## Problem to work on
The lines from the top of the material below through the line containing "removal []()[]()[]() <br>" are to be printed exactly, with pictures omitted.

--*--

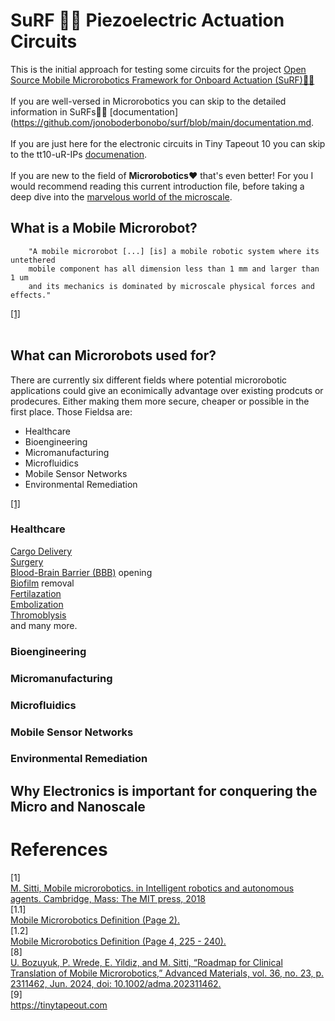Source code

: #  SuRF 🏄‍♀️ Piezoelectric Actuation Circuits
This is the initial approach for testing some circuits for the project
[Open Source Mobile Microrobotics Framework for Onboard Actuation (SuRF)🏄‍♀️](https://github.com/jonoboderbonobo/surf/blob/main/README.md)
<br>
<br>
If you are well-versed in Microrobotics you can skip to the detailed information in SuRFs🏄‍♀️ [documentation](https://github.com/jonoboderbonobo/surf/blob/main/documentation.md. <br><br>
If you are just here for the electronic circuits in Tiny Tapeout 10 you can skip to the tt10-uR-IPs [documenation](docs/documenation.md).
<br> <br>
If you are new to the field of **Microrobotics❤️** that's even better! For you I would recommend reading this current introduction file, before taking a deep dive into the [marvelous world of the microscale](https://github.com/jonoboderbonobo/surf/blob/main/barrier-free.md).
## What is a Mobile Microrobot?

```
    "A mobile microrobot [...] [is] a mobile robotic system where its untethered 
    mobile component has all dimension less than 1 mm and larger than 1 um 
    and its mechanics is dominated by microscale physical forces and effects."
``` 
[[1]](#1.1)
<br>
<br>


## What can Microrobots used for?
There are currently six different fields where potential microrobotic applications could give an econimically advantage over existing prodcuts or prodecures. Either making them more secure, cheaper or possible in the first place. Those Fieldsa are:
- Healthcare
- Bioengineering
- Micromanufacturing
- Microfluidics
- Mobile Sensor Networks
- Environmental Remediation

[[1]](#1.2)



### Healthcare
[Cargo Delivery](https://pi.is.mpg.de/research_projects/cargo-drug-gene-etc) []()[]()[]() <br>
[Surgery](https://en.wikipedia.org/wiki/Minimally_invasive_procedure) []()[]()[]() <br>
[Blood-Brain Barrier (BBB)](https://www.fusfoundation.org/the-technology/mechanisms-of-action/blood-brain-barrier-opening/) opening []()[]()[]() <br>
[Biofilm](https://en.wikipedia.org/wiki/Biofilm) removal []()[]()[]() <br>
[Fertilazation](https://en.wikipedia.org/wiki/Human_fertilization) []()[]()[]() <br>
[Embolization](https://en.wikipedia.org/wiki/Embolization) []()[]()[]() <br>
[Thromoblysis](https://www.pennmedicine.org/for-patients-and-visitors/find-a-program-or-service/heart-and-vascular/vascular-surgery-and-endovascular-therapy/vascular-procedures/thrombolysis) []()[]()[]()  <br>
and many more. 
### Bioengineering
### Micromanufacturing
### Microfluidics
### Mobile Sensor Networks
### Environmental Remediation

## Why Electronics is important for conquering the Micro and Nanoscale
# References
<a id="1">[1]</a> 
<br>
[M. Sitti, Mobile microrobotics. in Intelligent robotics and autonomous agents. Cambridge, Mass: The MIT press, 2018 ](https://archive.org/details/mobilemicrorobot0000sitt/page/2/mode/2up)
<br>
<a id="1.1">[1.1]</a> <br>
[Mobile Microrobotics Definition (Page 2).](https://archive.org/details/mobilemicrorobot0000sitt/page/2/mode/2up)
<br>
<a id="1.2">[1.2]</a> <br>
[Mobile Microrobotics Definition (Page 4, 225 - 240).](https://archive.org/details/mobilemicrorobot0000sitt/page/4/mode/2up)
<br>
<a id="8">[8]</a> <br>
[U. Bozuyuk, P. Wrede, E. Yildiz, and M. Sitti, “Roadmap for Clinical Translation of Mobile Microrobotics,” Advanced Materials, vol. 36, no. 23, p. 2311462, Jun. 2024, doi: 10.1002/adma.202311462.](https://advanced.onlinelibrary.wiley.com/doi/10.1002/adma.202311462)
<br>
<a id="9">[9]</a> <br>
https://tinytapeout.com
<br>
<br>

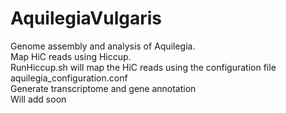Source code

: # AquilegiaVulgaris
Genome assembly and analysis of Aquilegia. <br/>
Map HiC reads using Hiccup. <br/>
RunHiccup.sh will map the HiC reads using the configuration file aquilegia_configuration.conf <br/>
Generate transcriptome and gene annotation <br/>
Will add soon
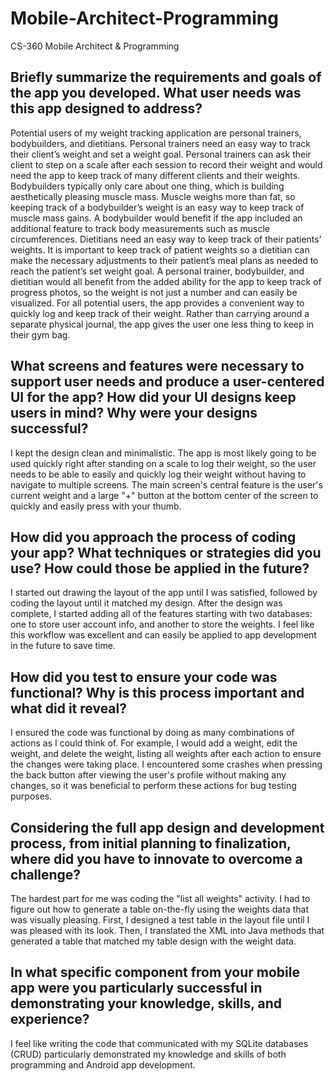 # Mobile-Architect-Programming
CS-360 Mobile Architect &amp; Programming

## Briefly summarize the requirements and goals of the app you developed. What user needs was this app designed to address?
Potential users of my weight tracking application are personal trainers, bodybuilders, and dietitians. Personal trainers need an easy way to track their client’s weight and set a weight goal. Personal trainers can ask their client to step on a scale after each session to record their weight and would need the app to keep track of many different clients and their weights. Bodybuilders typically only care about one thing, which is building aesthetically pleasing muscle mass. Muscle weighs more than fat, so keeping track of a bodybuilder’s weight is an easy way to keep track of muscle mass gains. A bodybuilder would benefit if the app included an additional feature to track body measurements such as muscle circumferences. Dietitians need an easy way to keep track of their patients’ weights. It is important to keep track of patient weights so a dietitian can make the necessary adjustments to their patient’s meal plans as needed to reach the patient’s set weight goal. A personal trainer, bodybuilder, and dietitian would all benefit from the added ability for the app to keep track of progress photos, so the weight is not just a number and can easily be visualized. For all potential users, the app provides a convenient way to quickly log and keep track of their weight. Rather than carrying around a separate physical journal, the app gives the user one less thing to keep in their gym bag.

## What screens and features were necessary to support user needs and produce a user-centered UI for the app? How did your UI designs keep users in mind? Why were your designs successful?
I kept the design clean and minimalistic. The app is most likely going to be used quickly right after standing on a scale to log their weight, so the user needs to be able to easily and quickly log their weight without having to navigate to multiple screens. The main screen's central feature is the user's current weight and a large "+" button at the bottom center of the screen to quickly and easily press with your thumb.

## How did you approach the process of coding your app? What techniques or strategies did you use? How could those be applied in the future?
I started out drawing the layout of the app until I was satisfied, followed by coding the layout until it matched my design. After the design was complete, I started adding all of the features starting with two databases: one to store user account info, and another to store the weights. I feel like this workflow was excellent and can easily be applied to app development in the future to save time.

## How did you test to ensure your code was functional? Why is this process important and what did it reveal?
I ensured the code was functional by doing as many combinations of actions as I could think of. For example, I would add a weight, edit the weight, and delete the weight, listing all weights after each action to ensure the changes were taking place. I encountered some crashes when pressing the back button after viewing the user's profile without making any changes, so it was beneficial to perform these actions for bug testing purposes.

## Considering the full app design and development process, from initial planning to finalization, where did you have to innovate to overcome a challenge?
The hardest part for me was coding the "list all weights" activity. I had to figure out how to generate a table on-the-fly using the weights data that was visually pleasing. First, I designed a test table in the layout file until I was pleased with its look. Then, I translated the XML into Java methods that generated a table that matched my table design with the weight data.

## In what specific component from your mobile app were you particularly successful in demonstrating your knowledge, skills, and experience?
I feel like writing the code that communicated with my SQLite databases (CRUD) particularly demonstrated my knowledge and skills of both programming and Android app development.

--*--

## Solution to the problem
Source code

: #  SuRF 🏄‍♀️ Piezoelectric Actuation Circuits
This is the initial approach for testing some circuits for the project
[Open Source Mobile Microrobotics Framework for Onboard Actuation (SuRF)🏄‍♀️](https://github.com/jonoboderbonobo/surf/blob/main/README.md)
<br>
<br>
If you are well-versed in Microrobotics you can skip to the detailed information in SuRFs🏄‍♀️ [documentation](https://github.com/jonoboderbonobo/surf/blob/main/documentation.md. <br><br>
If you are just here for the electronic circuits in Tiny Tapeout 10 you can skip to the tt10-uR-IPs [documenation](docs/documenation.md).
<br> <br>
If you are new to the field of **Microrobotics❤️** that's even better! For you I would recommend reading this current introduction file, before taking a deep dive into the [marvelous world of the microscale](https://github.com/jonoboderbonobo/surf/blob/main/barrier-free.md).
## What is a Mobile Microrobot?

```
    "A mobile microrobot [...] [is] a mobile robotic system where its untethered 
    mobile component has all dimension less than 1 mm and larger than 1 um 
    and its mechanics is dominated by microscale physical forces and effects."
``` 
[[1]](#1.1)
<br>
<br>


## What can Microrobots used for?
There are currently six different fields where potential microrobotic applications could give an econimically advantage over existing prodcuts or prodecures. Either making them more secure, cheaper or possible in the first place. Those Fieldsa are:
- Healthcare
- Bioengineering
- Micromanufacturing
- Microfluidics
- Mobile Sensor Networks
- Environmental Remediation

[[1]](#1.2)



### Healthcare
[Cargo Delivery](https://pi.is.mpg.de/research_projects/cargo-drug-gene-etc) []()[]()[]() <br>
[Surgery](https://en.wikipedia.org/wiki/Minimally_invasive_procedure) []()[]()[]() <br>
[Blood-Brain Barrier (BBB)](https://www.fusfoundation.org/the-technology/mechanisms-of-action/blood-brain-barrier-opening/) opening []()[]()[]() <br>
[Biofilm](https://en.wikipedia.org/wiki/Biofilm) removal []()[]()[]() <br>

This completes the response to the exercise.